COLLECTED MATERIAL
┌──

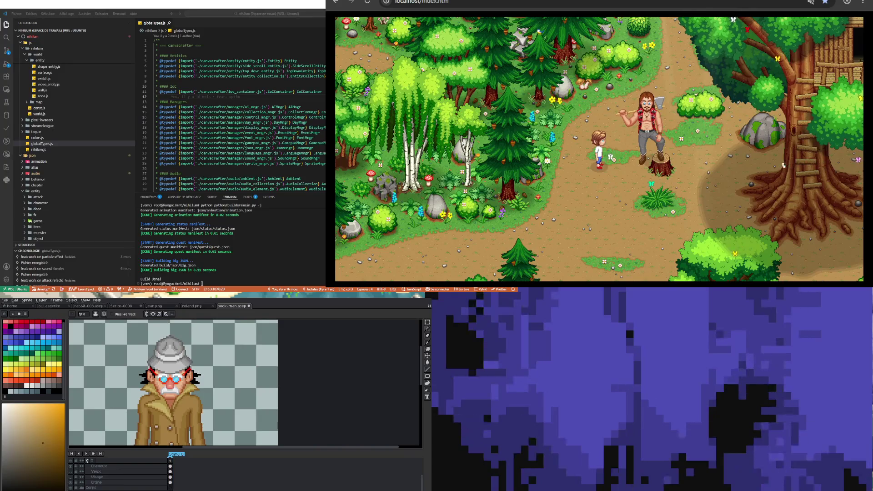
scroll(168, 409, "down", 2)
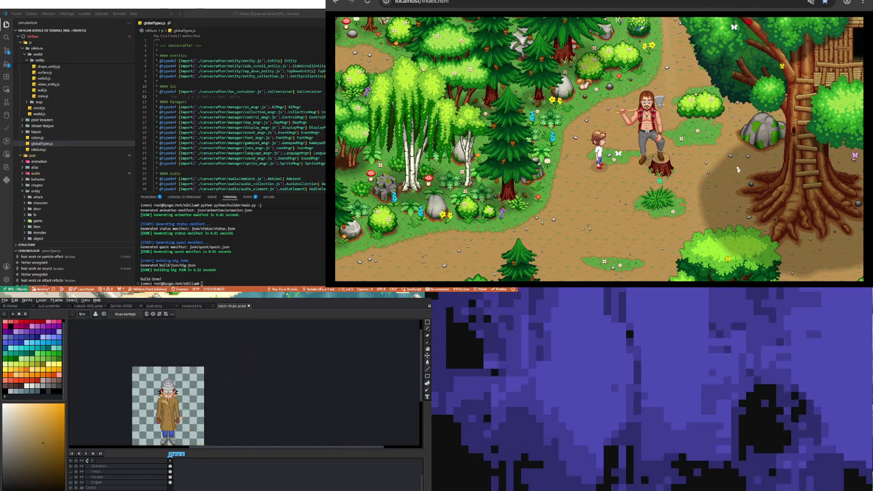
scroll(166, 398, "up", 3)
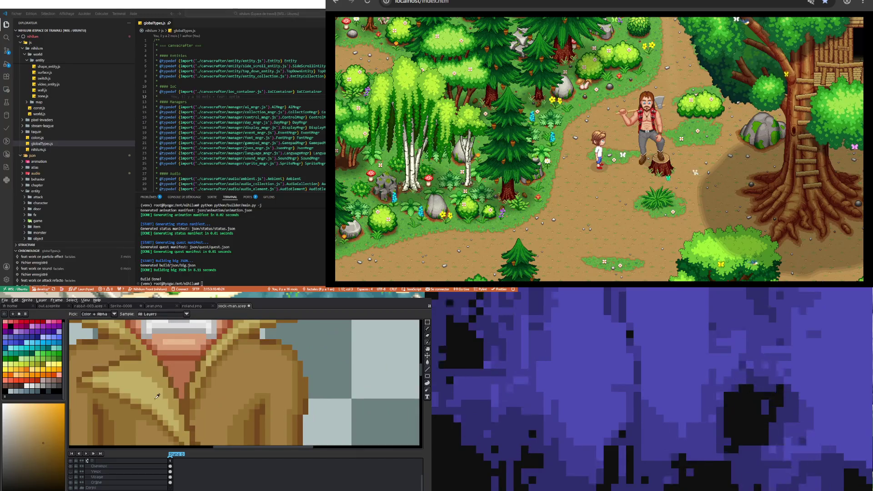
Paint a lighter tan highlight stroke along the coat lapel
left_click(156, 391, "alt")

└──

Would you please show every line of the material above that includes the string "scroll"?

scroll(168, 409, "down", 2)
scroll(166, 398, "up", 3)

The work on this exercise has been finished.